A partir do Século XVIII, já em plena égide do iluminismo, o montanhismo começou a untar-se menos do ritualístico. Os homens abandonaram, aparentemente, seu caráter mais primitivamente sagrado e uma certa laicidade lhe deu características de esporte. Pouco a pouco, se tomou como desafio pisar em picos jamais alcançados anteriormente pelo pé humano. O Mont Blanc nos Alpes alcançado, em 1786, talvez demarque o ponto chave desta ânsia desbravadora , batizada de Alpinismo, que já se fazia presente desde os finais do Século XV. Em 1953, por fim, o Ocidente tocou o Everest, o teto da terra. Transformado em esporte, o montanhismo, no entanto, não perdeu de todo suas mitológicas nuances originais. Existe alguma coisa de radical , além da mera dosagem de adrenalina ,pulsando nas veias dos alpinistas.
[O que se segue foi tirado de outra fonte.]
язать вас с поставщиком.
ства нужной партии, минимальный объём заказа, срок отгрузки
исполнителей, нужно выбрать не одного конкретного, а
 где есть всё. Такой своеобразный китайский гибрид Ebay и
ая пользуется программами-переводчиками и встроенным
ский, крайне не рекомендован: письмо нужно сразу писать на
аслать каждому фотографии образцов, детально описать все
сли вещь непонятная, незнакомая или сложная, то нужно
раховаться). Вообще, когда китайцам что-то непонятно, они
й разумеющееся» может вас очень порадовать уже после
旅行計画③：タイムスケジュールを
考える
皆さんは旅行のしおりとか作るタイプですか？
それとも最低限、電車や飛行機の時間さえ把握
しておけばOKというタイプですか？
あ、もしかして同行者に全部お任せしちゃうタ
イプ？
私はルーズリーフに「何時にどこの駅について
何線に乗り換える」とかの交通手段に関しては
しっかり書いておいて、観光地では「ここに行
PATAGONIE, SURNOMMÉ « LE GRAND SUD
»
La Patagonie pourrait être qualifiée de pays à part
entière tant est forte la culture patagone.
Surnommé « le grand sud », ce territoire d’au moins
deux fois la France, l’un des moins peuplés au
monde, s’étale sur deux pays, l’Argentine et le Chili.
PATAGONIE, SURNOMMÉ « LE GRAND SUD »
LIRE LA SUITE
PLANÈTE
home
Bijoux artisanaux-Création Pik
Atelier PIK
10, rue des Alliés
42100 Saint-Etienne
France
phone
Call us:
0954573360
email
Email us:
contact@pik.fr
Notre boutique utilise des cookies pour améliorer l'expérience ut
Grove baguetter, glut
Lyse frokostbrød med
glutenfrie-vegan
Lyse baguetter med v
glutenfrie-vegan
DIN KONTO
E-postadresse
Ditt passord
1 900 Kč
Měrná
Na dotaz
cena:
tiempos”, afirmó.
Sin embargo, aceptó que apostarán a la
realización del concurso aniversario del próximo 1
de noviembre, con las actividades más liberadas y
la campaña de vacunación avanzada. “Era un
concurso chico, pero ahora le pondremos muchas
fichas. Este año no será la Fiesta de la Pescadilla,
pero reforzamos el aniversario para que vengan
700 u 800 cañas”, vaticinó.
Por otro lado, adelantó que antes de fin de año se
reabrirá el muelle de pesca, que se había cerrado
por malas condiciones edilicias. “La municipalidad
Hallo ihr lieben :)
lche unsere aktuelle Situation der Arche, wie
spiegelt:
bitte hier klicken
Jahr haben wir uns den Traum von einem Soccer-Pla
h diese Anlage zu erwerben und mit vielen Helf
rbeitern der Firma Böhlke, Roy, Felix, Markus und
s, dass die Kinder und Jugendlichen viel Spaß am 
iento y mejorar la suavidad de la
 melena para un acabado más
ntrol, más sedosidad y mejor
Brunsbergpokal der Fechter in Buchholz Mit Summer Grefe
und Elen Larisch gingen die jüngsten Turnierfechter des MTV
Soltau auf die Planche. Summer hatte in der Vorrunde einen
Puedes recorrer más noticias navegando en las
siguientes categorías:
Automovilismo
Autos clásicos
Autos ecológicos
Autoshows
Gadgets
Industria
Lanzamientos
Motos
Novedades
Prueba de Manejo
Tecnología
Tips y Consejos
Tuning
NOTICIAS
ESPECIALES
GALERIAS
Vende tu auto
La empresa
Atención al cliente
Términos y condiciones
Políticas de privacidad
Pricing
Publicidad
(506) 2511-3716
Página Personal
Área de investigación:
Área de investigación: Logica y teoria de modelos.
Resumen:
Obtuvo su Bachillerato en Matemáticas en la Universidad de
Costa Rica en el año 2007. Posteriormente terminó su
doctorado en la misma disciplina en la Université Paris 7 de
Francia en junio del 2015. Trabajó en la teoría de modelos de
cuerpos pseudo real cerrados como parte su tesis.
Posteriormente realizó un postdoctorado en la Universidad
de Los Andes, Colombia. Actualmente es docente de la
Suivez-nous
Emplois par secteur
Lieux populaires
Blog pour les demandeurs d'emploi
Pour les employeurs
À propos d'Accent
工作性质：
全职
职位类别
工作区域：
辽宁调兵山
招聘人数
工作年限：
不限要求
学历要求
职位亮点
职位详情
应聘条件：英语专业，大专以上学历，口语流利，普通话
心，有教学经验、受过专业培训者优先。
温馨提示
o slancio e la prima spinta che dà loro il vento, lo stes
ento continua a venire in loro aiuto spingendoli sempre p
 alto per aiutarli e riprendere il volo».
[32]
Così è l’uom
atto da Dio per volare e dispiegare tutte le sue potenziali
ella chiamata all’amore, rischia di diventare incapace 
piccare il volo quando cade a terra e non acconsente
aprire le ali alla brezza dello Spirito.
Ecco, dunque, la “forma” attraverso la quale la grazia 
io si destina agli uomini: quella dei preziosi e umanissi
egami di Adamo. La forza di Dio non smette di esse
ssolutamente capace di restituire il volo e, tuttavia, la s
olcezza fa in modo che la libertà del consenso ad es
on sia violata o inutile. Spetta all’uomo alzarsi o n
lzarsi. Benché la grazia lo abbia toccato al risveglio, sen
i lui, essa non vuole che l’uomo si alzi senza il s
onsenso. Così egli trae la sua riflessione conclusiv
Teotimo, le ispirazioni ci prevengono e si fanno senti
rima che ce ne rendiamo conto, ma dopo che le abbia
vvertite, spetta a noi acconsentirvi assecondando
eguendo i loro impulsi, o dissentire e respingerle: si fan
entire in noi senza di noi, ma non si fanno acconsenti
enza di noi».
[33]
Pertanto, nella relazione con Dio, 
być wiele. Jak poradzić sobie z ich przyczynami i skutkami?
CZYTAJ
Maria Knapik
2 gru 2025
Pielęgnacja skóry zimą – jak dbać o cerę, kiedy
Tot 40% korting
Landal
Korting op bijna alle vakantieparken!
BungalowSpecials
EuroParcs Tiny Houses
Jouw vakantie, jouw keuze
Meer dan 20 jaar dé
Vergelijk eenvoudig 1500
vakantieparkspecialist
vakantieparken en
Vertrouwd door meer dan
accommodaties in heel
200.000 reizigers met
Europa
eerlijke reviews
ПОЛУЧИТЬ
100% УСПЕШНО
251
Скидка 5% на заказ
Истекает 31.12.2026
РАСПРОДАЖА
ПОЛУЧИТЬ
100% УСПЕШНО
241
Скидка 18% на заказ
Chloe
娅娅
Quando escalamos a montanha mais alta, no fundo, simulamos o nosso alpinismo vital. O pico parece inatingível. Pomo-nos a subir, lentamente, pedra por pedra, fincando grampos e pítons de segurança nas fendas disponíveis. Abaixo, a todo momento, o abismo ávido nos espreita. Existem muitos outros companheiros de escalada, mas cada um segue seu caminho único e pessoal. A cada momento, num vacilo : uma queda seca para o nada. O gelo, o cansaço, a fome corroem a esperança. E o paredão lá permanece: desafiador, zombeteiro, impávido. À medida que subimos a temperatura se torna mais insuportável e o ar mais rarefeito. Se a morna sorte nos bafeja a face, um dia, em meio a todas as intempéries, chagamos no topo. Observamos o mundo ao derredor com um ar cansado e vitorioso. Algumas fotos guardarão a memória deste momento único. E nem nos perguntaremos o que ali fomos buscar, qual prêmio almejávamos. Chegamos: é hora de voltar! E o caminho de volta é tão terrível como o de ida, com os mesmos riscos e precipícios. Se , por acaso, conseguirmos chegar no acampamento original, outras escaladas nos esperam, outros picos já nos chamam. Até o dia em que a sapatilha escorregará à beira do abismo e será a nossa vez de ensaiar o vôo de Ícaro. No final, perceberemos que o sentido do alpinismo encontra-se escondido não na alegria efêmera do pico, mas no suor derramado penosamente durante a travessia.